De l’enregistrement studio à la prestation scénique, le duo Avisshai Cohen-Nitai Hershkovitz offre un moment de partage musical rare, où virtuosité et complicité s’unissent sans jamais se heurter.
Il y a d’abord une rencontre. Un face-à-face complice entre deux musiciens surdoués. Avishai Cohen, contrebassiste, pianiste, chanteur, célébré dans le monde du jazz depuis plus de 15 ans, protégé de Chick Corea. Et Nitai Hershkovitz, 24 ans seulement, mais déjà riche d’un jeu pianistique si coloré qu’il semble avoir déjà plusieurs décennies de carrière derrière lui.
L’album Duende, paru en mai dernier chez EMI, est le fruit de cette rencontre. 9 titres, épurés, dialogue sensible entre deux voix, deux musiciens, deux instruments. Mélange de compositions originales de Cohen et de relectures de standards (« Central Park West » de Coltrane ; « Criss Cross » de Thelonious Monk ; « All of you » de Cole Porter…), Duende s’écoute d’un trait, dense et pourtant limpide.
Tout au long de l’écoute, l’oreille guette le surgissement. Le « duende », expression hispanique intraduisible qui renvoie à la tradition du flamenco, exprime cette magie, cet indicible capable de surgir à n’importe quel moment.
L’alchimie déjà palpable en studio, se décuple en live.

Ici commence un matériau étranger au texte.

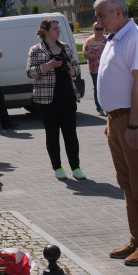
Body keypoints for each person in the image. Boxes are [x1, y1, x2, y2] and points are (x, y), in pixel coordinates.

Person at [95, 0, 138, 267]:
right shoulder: (116, 38)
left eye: (101, 16)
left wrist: (133, 124)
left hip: (130, 119)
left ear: (118, 13)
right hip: (117, 119)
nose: (98, 22)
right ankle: (137, 238)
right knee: (127, 183)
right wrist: (111, 121)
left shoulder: (135, 39)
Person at [26, 18, 84, 179]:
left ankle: (76, 167)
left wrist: (71, 70)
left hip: (68, 96)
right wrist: (48, 65)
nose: (59, 31)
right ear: (45, 31)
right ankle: (58, 168)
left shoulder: (65, 47)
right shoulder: (36, 50)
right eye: (55, 28)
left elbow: (76, 69)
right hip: (47, 99)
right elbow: (30, 72)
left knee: (70, 133)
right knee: (52, 134)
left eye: (59, 28)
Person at [82, 23, 107, 115]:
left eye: (101, 29)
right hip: (95, 69)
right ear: (93, 29)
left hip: (107, 69)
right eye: (97, 29)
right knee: (97, 88)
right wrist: (98, 57)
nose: (99, 31)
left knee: (108, 88)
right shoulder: (89, 41)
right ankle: (99, 108)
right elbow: (85, 54)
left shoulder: (108, 40)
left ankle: (108, 107)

Venu présenter leur album au Café de la Danse ce jeudi 28 juin, le duo a en effet offert aux quelques 500 personnes de l’auditoire un concert fulgurant.
Au creux d’une salle moite, digne des cabarets jazz de Saint Germain des Prés décrits par Vian et Sartre, les deux musiciens n’ont pas simplement exécuté leurs morceaux (excepté les deux premiers) : ils les ont modelés, infléchis ,de sorte à ce que chacun puisse trouver son espace, sa bulle de liberté. Échanges de regards, sourires admiratifs (Cohen avoue à plusieurs reprises son amour pour le jeu de son complice), les égos se complètent, s’additionnent, créant le temps de la représentation, un monde idyllique où seule la musique et le partage importent.
Il est rare de voir tant de virtuosité au service d’une expression sensible. Trop souvent, les musiciens techniquement experts s’enferment, s’isolent dans leurs débits de notes et leurs déluges de vélocité. Ici, au contraire, la technique n’est jamais un horizon indépassable. Cohen manie sa contrebasse, la percute, la bouscule, la pousse jusque dans ses retranchements comme Hershkovitz avale son clavier, le caresse, lui impose son rythme, le colore de mille influences.
Swing, bossa nova, be bop, chants yiddish, touches arabisantes… Les cloisons ordinaires, les frontières imbéciles : le duo sabote ces hermétismes trop communément admis, les explose, démontrant au passage, avec classe et sobriété, la force de la musique, cette capacité de fédérer toutes les conditions sociales, toutes les couleurs, toutes les croyances.
Ah, si l’existence pouvait être un long concert d’Avishai Cohen et Nitai Hershkovitz !!!!
Duende , Avishai Cohen with Nitai Hershkovitz. Sortie mondiale le 21 mai 2012, EMI.